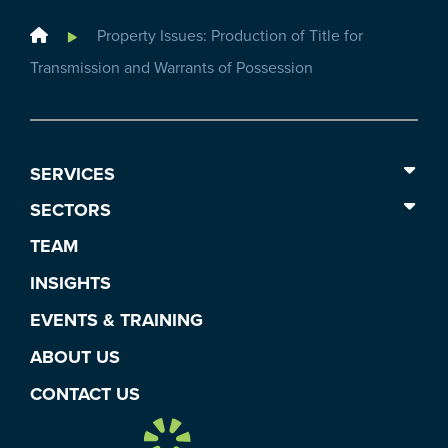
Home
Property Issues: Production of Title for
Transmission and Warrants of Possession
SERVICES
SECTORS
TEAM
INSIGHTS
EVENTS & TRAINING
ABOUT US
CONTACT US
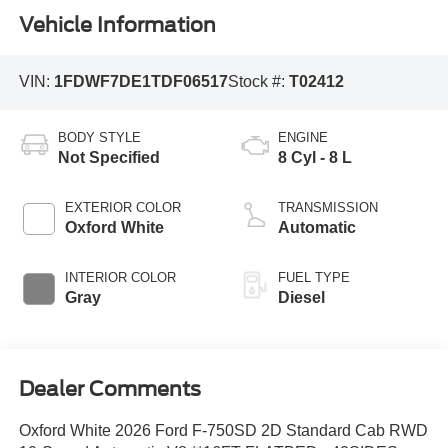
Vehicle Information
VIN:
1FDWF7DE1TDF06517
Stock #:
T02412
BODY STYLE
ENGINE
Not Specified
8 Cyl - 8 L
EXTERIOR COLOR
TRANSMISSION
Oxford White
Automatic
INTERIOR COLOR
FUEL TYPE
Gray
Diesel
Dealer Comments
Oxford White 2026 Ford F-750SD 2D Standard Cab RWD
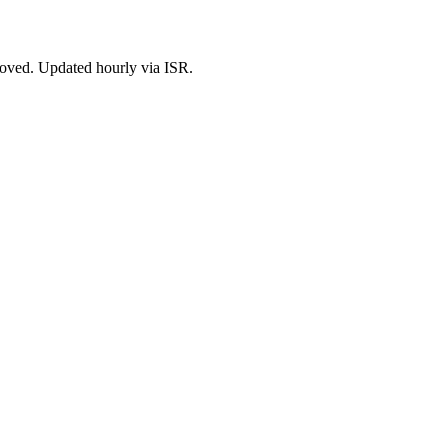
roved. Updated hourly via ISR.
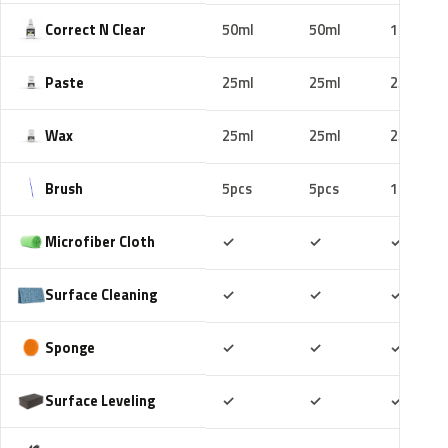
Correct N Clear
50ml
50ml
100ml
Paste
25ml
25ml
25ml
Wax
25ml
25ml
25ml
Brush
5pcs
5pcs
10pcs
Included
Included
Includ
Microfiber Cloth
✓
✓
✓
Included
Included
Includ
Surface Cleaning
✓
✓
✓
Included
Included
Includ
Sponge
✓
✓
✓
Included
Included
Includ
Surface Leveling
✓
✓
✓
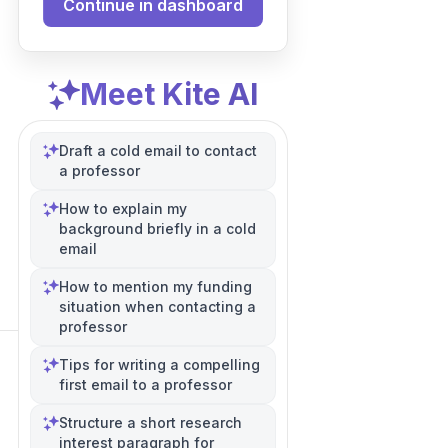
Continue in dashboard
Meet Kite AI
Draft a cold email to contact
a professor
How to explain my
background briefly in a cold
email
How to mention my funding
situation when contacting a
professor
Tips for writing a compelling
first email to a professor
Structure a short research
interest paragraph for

——

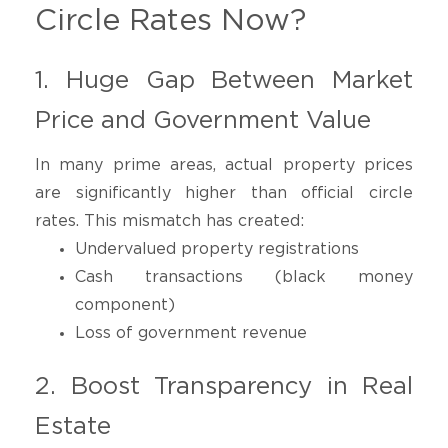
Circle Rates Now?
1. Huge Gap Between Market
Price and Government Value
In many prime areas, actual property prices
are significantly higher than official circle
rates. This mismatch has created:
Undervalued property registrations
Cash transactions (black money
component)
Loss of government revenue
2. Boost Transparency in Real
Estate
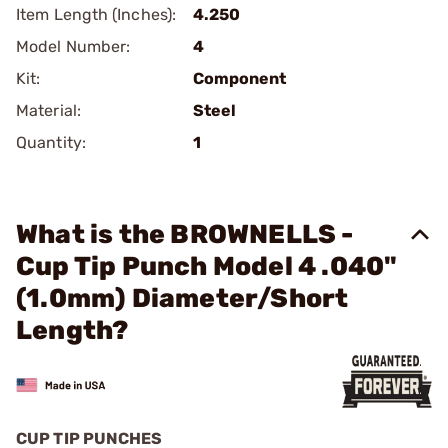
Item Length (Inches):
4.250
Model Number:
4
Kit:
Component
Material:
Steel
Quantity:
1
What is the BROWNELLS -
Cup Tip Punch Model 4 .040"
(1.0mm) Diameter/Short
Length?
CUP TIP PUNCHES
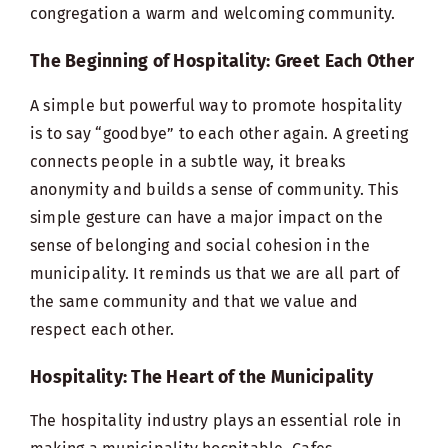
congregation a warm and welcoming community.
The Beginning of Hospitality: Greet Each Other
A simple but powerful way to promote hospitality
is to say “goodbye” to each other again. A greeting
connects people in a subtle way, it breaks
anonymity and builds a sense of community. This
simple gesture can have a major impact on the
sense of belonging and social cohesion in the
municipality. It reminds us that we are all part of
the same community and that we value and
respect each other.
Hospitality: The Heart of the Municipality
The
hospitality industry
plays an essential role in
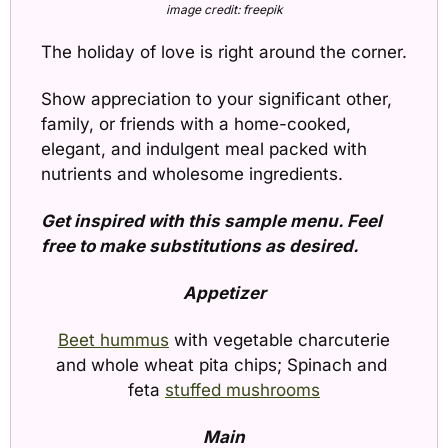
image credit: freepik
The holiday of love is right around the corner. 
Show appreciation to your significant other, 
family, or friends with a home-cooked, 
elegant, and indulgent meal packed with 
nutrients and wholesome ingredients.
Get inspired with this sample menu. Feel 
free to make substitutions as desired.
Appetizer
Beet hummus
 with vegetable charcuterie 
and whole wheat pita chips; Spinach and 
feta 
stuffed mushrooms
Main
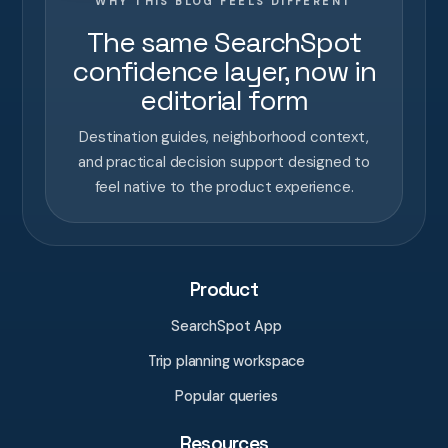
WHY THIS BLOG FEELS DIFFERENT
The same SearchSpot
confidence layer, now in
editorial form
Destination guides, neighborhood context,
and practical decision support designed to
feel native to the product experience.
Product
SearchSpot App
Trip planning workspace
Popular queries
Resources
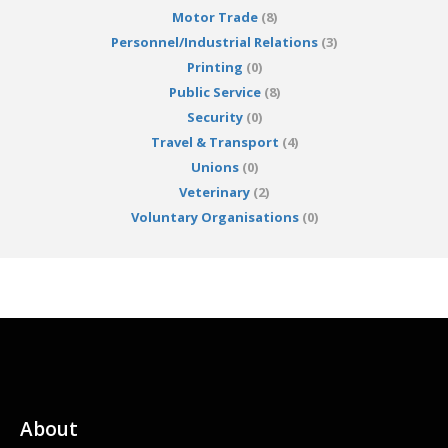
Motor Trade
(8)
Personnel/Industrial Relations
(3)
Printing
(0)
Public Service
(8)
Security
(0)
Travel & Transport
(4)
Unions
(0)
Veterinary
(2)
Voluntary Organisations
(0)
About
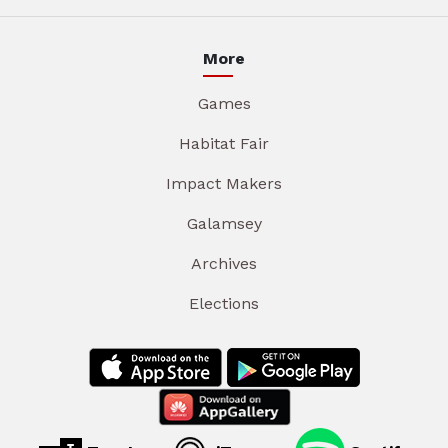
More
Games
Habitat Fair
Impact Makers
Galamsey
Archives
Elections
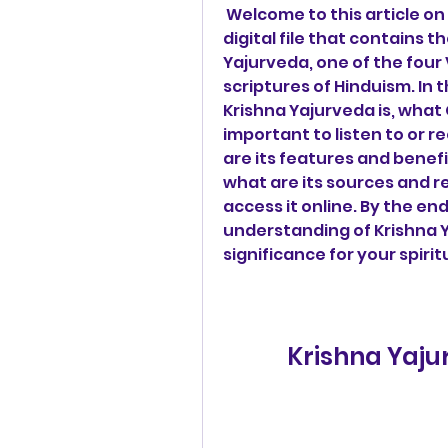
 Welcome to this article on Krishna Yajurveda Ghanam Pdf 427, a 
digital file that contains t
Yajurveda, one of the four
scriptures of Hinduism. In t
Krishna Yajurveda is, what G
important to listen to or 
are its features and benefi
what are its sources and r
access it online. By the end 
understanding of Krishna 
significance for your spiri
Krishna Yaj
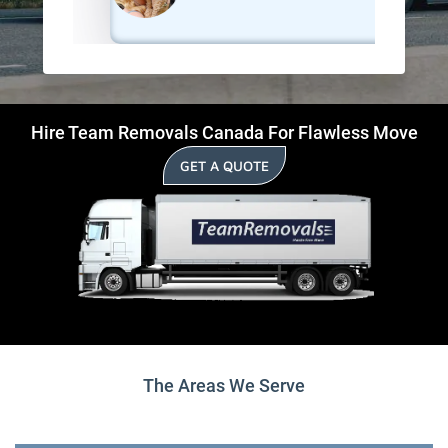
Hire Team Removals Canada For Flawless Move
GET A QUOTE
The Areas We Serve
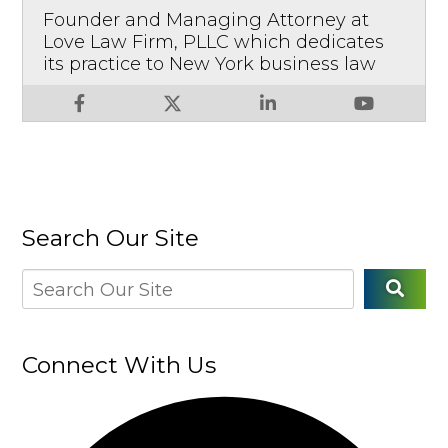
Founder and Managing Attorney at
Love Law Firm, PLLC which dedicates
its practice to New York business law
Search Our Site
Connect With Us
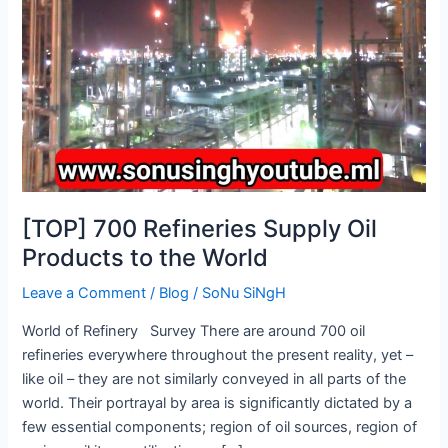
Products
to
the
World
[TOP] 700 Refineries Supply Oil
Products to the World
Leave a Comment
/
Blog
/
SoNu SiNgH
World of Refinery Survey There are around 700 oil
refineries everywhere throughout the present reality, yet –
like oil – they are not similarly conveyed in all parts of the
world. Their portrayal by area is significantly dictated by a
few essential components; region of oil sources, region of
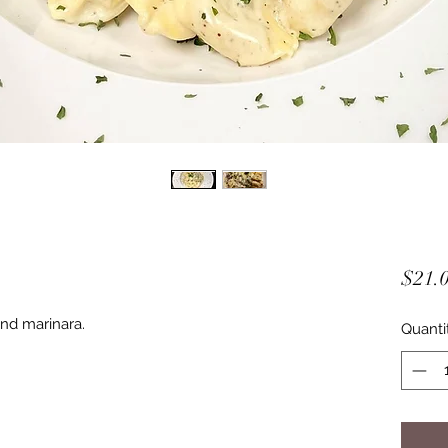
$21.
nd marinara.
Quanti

——

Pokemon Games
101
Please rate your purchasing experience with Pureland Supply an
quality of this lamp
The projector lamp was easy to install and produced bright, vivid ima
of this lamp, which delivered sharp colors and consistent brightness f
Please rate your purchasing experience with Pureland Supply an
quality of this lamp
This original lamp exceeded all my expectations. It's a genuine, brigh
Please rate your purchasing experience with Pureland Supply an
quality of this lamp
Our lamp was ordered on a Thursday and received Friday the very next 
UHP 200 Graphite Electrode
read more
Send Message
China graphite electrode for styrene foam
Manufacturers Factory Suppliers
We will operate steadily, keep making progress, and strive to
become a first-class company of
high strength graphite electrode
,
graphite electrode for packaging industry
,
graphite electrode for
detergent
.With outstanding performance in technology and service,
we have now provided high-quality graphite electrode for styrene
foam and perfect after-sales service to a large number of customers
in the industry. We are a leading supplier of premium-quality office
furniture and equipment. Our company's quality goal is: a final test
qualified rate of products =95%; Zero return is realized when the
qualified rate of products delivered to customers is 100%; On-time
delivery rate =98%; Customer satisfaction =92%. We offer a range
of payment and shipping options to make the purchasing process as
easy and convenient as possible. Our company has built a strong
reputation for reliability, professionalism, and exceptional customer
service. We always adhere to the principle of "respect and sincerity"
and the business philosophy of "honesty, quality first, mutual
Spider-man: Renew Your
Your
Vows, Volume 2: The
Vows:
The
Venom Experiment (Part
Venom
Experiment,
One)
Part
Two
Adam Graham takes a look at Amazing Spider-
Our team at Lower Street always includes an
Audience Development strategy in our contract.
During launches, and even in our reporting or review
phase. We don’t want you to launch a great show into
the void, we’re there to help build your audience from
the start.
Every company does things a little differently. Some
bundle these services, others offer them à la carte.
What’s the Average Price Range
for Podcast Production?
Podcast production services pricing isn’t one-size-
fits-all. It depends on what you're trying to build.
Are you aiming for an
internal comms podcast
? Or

——

Task prompt: Pick out each line in the listing above that contains the string "Yajurveda" and copy it in full. Case counts.

Output for this task:
 Welcome to this article on Krishna Yajurveda Ghanam Pdf 427, a 
Yajurveda, one of the four
Krishna Yajurveda is, what G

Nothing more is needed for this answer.